ТЕКСТ ДЛЯ ЧТЕНИЯ:

_ _ _ _ _ _ _

13. Джой Харджо — нынешний поэт-лауреат США — составила антологию поэзии коренных американцев. Как пишет в издании Ploughshares Синтия Уоллес, это важная корректировка поэтического канона страны. Коренные американцы почти отсутствуют на умозрительной карте американской поэзии — и Харджо сознательно обращается именно к этой метафоре: на сайте Библиотеки Конгресса появилась интерактивная карта, где поэтов, собранных Харджо, можно прочитать и услышать. Современные авторы, включенные в антологию, разделяют пафос Харджо и осознают, что занимаются с ней общей работой. Как пишет Натали Диас, чья книга «Постколониальная любовная поэма» — одно из самых ярких поэтических событий последнего года,
Дождь рано или поздно начнется — или же нет.
До тех пор мы прикасаемся к нашим телам, будто к ранам —
Незаконченная война начинается вновь.
14. Сайт Jellybooks представил онлайн-журнал — краткий гид по букеровскому длинному списку 2021 года. То же самое по-русски сделала по традиции Анастасия Завозова: ее характеристики букеровских романов, зачастую язвительные, можно прочитать в Esquire. «Мужчина живет один на острове в некоем неопределенном будущем, но тут к нему морской волной выносит женщину-беженку, и это становится поводом вспомнить все, что он так старательно компартментализировал».
15. В The New Yorker — красиво оформленный спецпроект Рейчел Сайм: путеводитель по мемуарам голливудских актрис. «Идеальный жанр для летнего поглощения» вступает с читателем в сговор: он требует оставить скепсис за порогом и с готовностью верить самым невероятным россказням. Кто-то, как Луиза Брукс, не боится признать, что Голливуд полон лжи, а кто-то, как Глория Суонсон, посвящает полтысячи страниц неприкрытому и в конечном счете обаятельному самовосхвалению. Кому-то интересны сопутствующие работе любовные драмы, кому-то — профессиональные байки, кто-то (Рита Морено) рассказывает о стереотипах и дискриминации в киноиндустрии XX века. Последняя книга в списке — мемуары покойной Кэрри Фишер, о которых и другие критики писали как об отличной прозе.

_ _ _ _ _ _ _

Записи из источника данных:
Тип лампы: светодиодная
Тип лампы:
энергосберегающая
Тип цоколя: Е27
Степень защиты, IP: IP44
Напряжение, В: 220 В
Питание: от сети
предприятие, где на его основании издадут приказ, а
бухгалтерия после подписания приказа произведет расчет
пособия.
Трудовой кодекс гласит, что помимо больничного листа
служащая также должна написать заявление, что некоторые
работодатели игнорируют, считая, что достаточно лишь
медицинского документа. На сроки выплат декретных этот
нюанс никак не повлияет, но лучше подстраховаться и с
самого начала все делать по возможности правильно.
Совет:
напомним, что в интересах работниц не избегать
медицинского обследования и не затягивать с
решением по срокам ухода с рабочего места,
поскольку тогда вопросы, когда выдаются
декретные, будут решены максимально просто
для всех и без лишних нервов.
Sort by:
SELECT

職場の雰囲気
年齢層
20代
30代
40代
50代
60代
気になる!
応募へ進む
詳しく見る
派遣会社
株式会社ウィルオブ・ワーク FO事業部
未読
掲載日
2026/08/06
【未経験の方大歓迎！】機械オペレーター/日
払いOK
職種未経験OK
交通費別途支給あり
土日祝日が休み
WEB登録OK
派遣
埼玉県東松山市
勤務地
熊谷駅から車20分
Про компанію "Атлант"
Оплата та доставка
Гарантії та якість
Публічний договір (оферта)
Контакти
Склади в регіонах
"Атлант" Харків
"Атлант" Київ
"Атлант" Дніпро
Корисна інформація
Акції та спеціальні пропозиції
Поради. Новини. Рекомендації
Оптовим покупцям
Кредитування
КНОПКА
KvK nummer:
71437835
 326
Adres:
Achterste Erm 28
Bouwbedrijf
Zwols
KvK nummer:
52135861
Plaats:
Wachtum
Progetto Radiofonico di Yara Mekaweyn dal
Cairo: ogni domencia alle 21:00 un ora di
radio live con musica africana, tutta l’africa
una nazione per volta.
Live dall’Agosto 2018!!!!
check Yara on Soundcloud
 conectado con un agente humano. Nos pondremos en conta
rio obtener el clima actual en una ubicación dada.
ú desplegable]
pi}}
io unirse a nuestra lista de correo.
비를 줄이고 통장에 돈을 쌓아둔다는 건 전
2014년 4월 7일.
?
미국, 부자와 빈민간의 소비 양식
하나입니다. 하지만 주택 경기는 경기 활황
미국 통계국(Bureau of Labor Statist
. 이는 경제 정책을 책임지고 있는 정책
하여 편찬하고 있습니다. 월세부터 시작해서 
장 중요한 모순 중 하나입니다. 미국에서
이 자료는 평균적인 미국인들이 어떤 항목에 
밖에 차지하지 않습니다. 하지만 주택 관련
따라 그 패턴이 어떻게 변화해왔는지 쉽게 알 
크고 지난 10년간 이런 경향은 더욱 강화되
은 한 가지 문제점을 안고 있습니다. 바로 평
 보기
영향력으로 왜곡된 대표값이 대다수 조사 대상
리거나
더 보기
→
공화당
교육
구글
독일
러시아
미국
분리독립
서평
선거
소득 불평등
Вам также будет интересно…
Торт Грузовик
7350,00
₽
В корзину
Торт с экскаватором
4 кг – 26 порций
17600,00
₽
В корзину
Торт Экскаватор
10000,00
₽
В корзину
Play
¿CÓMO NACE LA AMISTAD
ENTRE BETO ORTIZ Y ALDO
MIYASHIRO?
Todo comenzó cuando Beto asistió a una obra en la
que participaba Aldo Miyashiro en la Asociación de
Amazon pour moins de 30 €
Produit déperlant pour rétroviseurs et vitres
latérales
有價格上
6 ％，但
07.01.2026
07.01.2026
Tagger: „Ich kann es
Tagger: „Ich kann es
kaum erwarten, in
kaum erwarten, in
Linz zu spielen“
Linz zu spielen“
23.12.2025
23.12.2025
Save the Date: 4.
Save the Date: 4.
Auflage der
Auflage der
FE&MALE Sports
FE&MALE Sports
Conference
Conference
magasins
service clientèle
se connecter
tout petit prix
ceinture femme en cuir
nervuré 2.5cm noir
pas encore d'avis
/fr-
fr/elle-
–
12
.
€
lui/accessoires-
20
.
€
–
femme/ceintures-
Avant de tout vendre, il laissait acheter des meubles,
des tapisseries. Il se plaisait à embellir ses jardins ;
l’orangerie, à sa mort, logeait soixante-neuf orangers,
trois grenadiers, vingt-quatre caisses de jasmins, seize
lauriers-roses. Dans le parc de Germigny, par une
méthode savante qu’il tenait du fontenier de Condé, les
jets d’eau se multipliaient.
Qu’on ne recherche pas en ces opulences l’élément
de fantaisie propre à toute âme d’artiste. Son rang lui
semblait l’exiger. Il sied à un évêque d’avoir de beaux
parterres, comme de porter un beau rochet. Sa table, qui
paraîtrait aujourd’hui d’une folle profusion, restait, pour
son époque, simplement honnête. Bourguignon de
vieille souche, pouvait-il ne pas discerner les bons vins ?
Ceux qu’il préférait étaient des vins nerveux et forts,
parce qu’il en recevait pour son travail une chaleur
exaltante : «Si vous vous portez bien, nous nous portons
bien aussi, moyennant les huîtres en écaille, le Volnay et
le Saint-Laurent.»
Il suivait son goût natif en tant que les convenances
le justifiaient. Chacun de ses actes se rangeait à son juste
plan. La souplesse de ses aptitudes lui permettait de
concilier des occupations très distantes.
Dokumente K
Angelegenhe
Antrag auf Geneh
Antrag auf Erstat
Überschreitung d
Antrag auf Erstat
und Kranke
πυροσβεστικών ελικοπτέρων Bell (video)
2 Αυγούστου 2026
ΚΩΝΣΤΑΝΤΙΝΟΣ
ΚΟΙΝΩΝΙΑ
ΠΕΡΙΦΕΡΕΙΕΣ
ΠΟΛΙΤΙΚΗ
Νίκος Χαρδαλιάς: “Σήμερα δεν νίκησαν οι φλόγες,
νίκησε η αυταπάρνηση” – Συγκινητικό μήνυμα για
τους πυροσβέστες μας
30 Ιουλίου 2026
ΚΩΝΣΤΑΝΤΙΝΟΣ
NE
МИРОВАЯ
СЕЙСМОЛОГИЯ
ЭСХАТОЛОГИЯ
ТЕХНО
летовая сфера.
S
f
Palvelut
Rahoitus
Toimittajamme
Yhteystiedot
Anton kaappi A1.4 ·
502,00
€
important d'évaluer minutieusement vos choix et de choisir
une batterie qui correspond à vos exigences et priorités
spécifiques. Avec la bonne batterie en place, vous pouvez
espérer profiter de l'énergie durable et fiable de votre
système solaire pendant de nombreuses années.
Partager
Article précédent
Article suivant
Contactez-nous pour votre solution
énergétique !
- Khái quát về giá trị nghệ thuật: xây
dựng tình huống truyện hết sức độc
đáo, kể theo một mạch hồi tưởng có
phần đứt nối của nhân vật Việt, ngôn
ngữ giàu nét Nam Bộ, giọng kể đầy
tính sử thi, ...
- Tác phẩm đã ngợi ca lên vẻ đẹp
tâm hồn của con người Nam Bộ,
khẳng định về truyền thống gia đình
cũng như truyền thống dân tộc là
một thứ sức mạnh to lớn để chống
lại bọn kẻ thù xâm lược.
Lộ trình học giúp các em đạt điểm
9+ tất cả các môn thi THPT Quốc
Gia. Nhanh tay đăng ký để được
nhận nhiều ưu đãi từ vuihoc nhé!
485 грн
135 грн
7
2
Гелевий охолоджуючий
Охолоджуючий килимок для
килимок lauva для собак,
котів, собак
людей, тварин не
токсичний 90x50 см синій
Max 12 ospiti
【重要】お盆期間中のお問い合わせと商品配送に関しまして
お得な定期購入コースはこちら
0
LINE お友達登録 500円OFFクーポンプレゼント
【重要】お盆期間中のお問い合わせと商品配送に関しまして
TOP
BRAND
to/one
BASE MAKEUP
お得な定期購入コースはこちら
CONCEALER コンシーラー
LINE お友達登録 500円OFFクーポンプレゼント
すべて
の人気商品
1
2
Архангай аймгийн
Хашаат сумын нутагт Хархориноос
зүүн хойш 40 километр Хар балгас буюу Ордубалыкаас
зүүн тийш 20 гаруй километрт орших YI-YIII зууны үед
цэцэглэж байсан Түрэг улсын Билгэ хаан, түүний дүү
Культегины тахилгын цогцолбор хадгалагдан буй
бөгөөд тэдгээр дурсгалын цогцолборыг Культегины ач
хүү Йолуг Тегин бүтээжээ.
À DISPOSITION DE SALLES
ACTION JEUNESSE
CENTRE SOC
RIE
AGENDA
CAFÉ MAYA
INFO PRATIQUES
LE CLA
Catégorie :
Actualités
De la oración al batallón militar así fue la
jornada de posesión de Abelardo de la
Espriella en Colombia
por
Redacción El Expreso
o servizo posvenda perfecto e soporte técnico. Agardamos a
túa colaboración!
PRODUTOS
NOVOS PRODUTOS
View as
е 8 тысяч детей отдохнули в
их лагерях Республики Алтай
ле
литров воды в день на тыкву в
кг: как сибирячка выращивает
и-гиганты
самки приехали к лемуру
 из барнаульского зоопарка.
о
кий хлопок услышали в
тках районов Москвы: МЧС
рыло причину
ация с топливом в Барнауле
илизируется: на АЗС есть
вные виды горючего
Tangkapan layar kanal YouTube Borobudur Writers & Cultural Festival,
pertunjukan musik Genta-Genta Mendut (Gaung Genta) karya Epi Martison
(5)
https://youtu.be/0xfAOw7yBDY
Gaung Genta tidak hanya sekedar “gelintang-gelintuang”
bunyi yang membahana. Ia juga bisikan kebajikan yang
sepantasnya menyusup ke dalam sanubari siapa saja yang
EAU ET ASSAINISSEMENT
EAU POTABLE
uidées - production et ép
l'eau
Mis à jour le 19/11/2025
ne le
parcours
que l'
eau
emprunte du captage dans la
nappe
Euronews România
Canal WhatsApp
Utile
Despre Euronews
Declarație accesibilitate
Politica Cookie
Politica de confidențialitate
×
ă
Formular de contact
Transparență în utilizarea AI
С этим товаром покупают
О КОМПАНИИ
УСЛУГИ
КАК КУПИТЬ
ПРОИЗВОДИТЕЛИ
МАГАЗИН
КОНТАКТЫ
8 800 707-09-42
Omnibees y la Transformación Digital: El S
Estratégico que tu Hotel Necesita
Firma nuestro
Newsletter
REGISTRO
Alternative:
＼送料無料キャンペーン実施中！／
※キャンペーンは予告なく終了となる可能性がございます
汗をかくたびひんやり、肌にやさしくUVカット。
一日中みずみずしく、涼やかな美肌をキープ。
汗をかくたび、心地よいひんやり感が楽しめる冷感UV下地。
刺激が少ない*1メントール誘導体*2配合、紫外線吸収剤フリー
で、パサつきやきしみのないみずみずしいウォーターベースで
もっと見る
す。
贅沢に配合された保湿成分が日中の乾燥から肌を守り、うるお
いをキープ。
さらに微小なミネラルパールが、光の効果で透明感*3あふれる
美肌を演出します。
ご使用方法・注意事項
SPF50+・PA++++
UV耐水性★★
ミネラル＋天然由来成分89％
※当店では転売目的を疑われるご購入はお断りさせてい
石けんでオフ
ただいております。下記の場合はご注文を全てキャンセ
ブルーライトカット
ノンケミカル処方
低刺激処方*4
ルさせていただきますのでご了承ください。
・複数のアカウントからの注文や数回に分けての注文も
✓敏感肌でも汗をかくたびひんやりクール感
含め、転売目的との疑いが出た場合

_ _ _ _ _ _ _

РАБОЧЕЕ ЗАДАНИЕ A:
В каком издании, согласно обзору книжных новостей, вышел спецпроект Рейчел Сайм о мемуарах голливудских актрис?
РАБОЧЕЕ ЗАДАНИЕ B:
Пожалуйста, подхватите обзор книжных новостей сразу после его последнего предложения и продолжите его.

ПОЛЕ ДЛЯ ОТВЕТА A:
В The New Yorker.

ПОЛЕ ДЛЯ ОТВЕТА B:
16. Лет тридцать назад журналистка Бетти Эппс решила взять интервью у Джерома Сэлинджера и, зная, что с журналистами тот не общается, написала ему письмо, в котором представилась писательницей — «высокой, с зелеными глазами и золотыми волосами» и нуждающейся в совете. Сэлинджер с ней встретился, они проговорили 27 минут, после чего писатель в раздражении удалился. Он был бы раздражен еще больше, если бы знал, что Эппс спрятала в рукаве диктофон. Таким образом она получила запись голоса Сэлинджера — единственную в мире. Отрывки из интервью впоследствии вышли в The Paris Review, но запись никто, кроме Эппс, не слышал. И, как рассказывает Lithub, никто ее и не услышит: с годами Эппс все больше стыдилась своего поступка — и вот теперь распорядилась, когда она умрет, кремировать кассету вместе с ней. Пожалуй, история не уступает драме с набоковской «Лаурой».